-------- MATERIALS PROVIDED --------

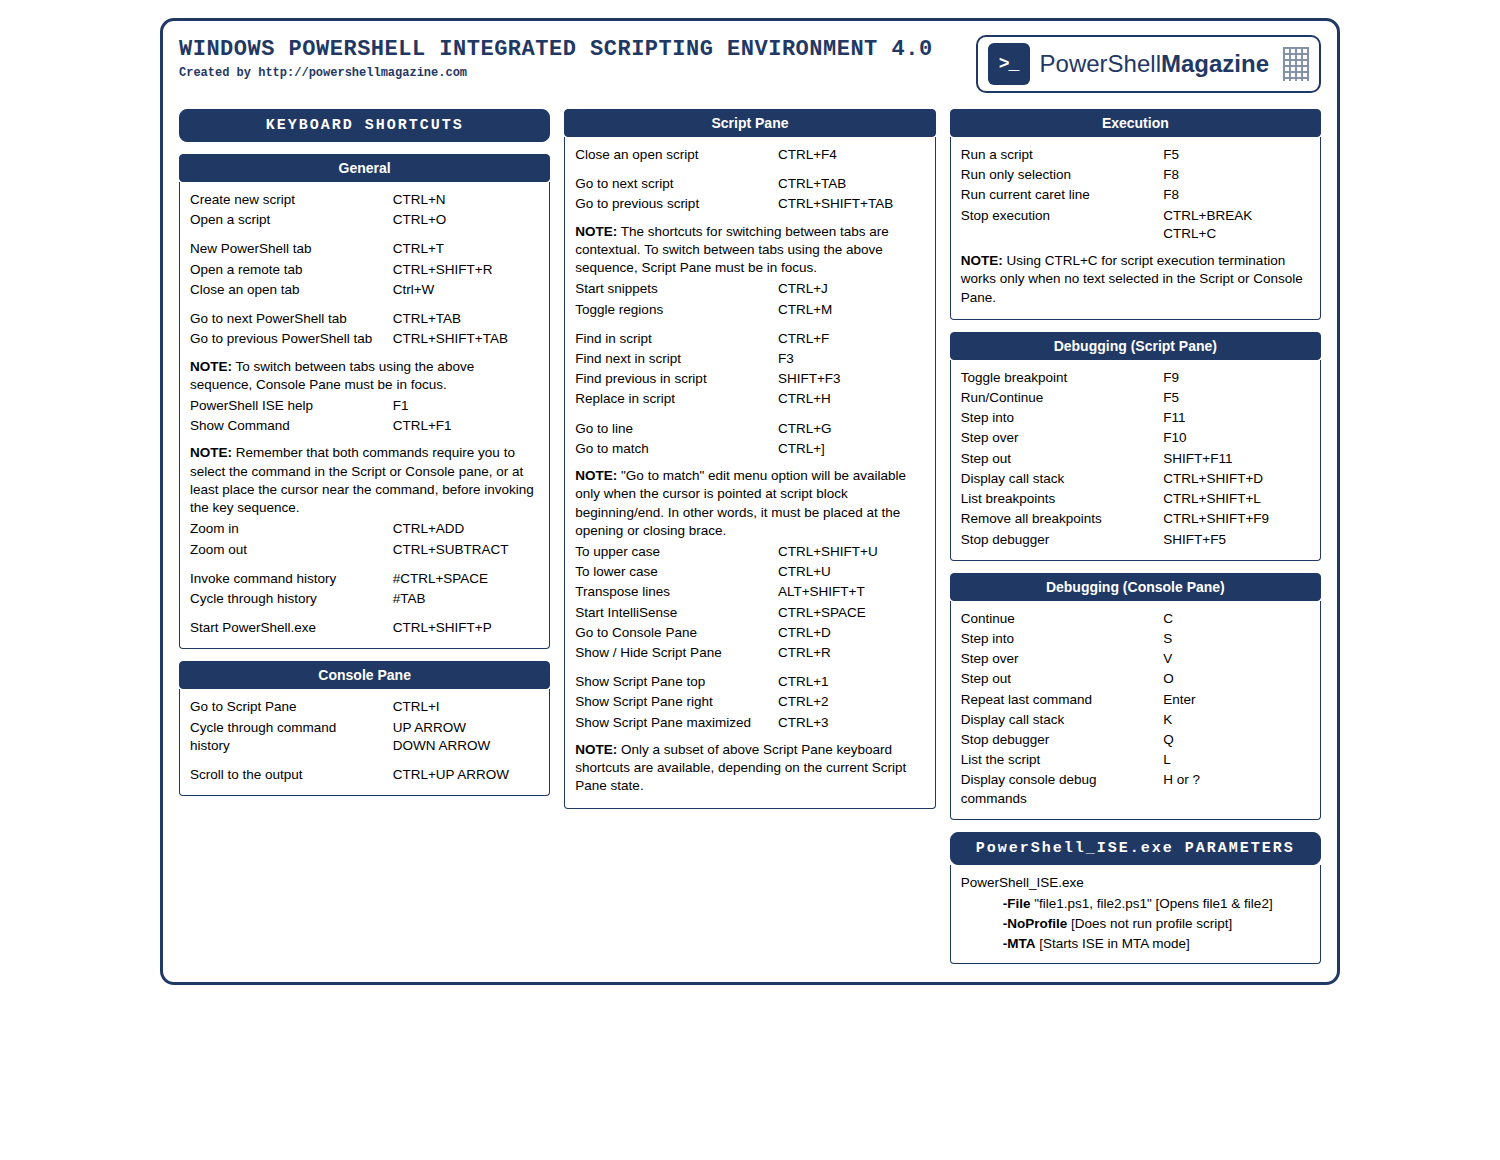WINDOWS POWERSHELL INTEGRATED SCRIPTING ENVIRONMENT 4.0
Created by http://powershellmagazine.com
>_
PowerShellMagazine
KEYBOARD SHORTCUTS
General
| Create new script | CTRL+N |
| Open a script | CTRL+O |
| New PowerShell tab | CTRL+T |
| Open a remote tab | CTRL+SHIFT+R |
| Close an open tab | Ctrl+W |
| Go to next PowerShell tab | CTRL+TAB |
| Go to previous PowerShell tab | CTRL+SHIFT+TAB |
NOTE: To switch between tabs using the above sequence, Console Pane must be in focus.
| PowerShell ISE help | F1 |
| Show Command | CTRL+F1 |
NOTE: Remember that both commands require you to select the command in the Script or Console pane, or at least place the cursor near the command, before invoking the key sequence.
| Zoom in | CTRL+ADD |
| Zoom out | CTRL+SUBTRACT |
| Invoke command history | #CTRL+SPACE |
| Cycle through history | #TAB |
| Start PowerShell.exe | CTRL+SHIFT+P |
Console Pane
| Go to Script Pane | CTRL+I |
| Cycle through command history | UP ARROW DOWN ARROW |
| Scroll to the output | CTRL+UP ARROW |
Script Pane
| Close an open script | CTRL+F4 |
| Go to next script | CTRL+TAB |
| Go to previous script | CTRL+SHIFT+TAB |
NOTE: The shortcuts for switching between tabs are contextual. To switch between tabs using the above sequence, Script Pane must be in focus.
| Start snippets | CTRL+J |
| Toggle regions | CTRL+M |
| Find in script | CTRL+F |
| Find next in script | F3 |
| Find previous in script | SHIFT+F3 |
| Replace in script | CTRL+H |
| Go to line | CTRL+G |
| Go to match | CTRL+] |
NOTE: "Go to match" edit menu option will be available only when the cursor is pointed at script block beginning/end. In other words, it must be placed at the opening or closing brace.
| To upper case | CTRL+SHIFT+U |
| To lower case | CTRL+U |
| Transpose lines | ALT+SHIFT+T |
| Start IntelliSense | CTRL+SPACE |
| Go to Console Pane | CTRL+D |
| Show / Hide Script Pane | CTRL+R |
| Show Script Pane top | CTRL+1 |
| Show Script Pane right | CTRL+2 |
| Show Script Pane maximized | CTRL+3 |
NOTE: Only a subset of above Script Pane keyboard shortcuts are available, depending on the current Script Pane state.
Execution
| Run a script | F5 |
| Run only selection | F8 |
| Run current caret line | F8 |
| Stop execution | CTRL+BREAK CTRL+C |
NOTE: Using CTRL+C for script execution termination works only when no text selected in the Script or Console Pane.
Debugging (Script Pane)
| Toggle breakpoint | F9 |
| Run/Continue | F5 |
| Step into | F11 |
| Step over | F10 |
| Step out | SHIFT+F11 |
| Display call stack | CTRL+SHIFT+D |
| List breakpoints | CTRL+SHIFT+L |
| Remove all breakpoints | CTRL+SHIFT+F9 |
| Stop debugger | SHIFT+F5 |
Debugging (Console Pane)
| Continue | C |
| Step into | S |
| Step over | V |
| Step out | O |
| Repeat last command | Enter |
| Display call stack | K |
| Stop debugger | Q |
| List the script | L |
| Display console debug commands | H or ? |
PowerShell_ISE.exe PARAMETERS
PowerShell_ISE.exe
-File "file1.ps1, file2.ps1" [Opens file1 & file2]
-NoProfile [Does not run profile script]
-MTA [Starts ISE in MTA mode]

--------

HOW TO COMPLETE THIS TASK:
In the entries above, find the lines containing the word "debugger" and say how many there are, with no other words.

ANSWER BOX:
2